Ausgewählter Textabschnitt
━━━━━━

Hier ein grober Überblick über die Änderungen in der kommenden Saison
Handball-Weltverband gibt neue Regeln vor
Quelle: DHB Presse- 11/2015
Blaue Karte,
Pause für Verletzte,
passives Spiel:
Der Handball-Weltverband IHF hatte schon bei den Weltmeisterschaften der Frauen im Dezember 2015 in Dänemark fünf neue Regeln eingeführt. In Deutschland sollen sie zur kommenden Saison 2016/17 greifen.
Als 2001 die „schnelle Mitte" eingeführt worden ist, hat das Handballspiel eine
völlig neue Dynamik und vor allem Attraktivität erhalten. Die Regeländerungen,
die jetzt anstehen, sind in ihrem Ausmaß nicht zu vergleichen, für
Gesprächsstoff werden aber auch sie noch sorgen. Getestet wurden sie im Übrigen
schon mal bei der Junioren-Weltmeisterschaft in Brasilien. „Wir haben viel
positives Feedback bekommen. Ich habe den Eindruck, dass wir auf dem richtigen
Weg sind", erklärt der Offenburger Manfred Prause, der Vorsitzender der Regel-
und Schiedsrichterkommission der IHF ist, in einem Interview mit
handball-world.com.
„Grundsätzlich finde ich die Neuerungen gut", sagte Hansi Ganter, der
Vizepräsident Spieltechnik des Südbadischen Handball-Verbandes (SHV), auf
Anfrage des Offenburger Tageblattes. Vor allem, dass künftig grobe Fouls oder
Regelwidrigkeiten in den letzten 30 Sekunden grundsätzlich mit einer Roten
Karte und einem Strafwurf für die angreifende Mannschaft geahndet werden,
entspricht der Vorstellung von Ganter. „Jetzt wird sich jeder Spieler
überlegen, ob er noch mal eingreift."
Diese Neuerung gilt im Übrigen bereits seit dieser Saison in der Bundesliga.
„Damit wollen wir bewusst unsportliches Verhalten am Ende des Spieles
vermeiden", präzisiert Prause den Hintergrund: „Bisher erhielt ein Spieler bei
solchen Unsportlichkeiten in letzter Minute eine Rote Karte mit Bericht und
damit eine Sperre, aber die gegnerische Mannschaft hatte nichts davon."
Allerdings sind von der neuen Regel nur Fouls betroffen, die bisher sowieso
schon eine Rote Karte nach sich gezogen haben. „Festmachen ist weiterhin ein
einfacher Freiwurf", betont Prause.
Noch mehr Dynamik ihres Spiels erhoffen sich die Regel-Hüter durch die neue
Zeitspielregel. Nach der Anzeige des „passiven Spiels" durch die Schiedsrichter
darf das angreifende Team nur noch maximal sechs Pässe spielen, bevor der
Angriff abgepfiffen wird. Bislang lag diese Entscheidung im Ermessen der
Schiedsrichter. Bunter wird das Handballspiel künftig durch eine Blaue Karte.

━━━━━━

Gesammelte Daten
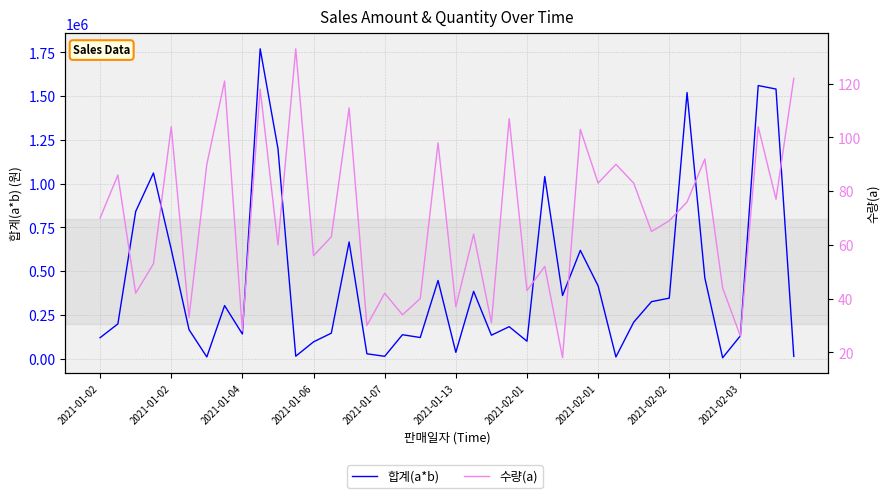

True or false: 합계(a*b) and 수량(a) intersect in this chart.

False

━━━━━━

Aufgabenziel
Wie viele Pässe darf das angreifende Team laut dem Textabschnitt über die neuen Handballregeln nach der Anzeige des „passiven Spiels“ höchstens noch spielen?

Antwort
Höchstens sechs Pässe, bevor der Angriff abgepfiffen wird.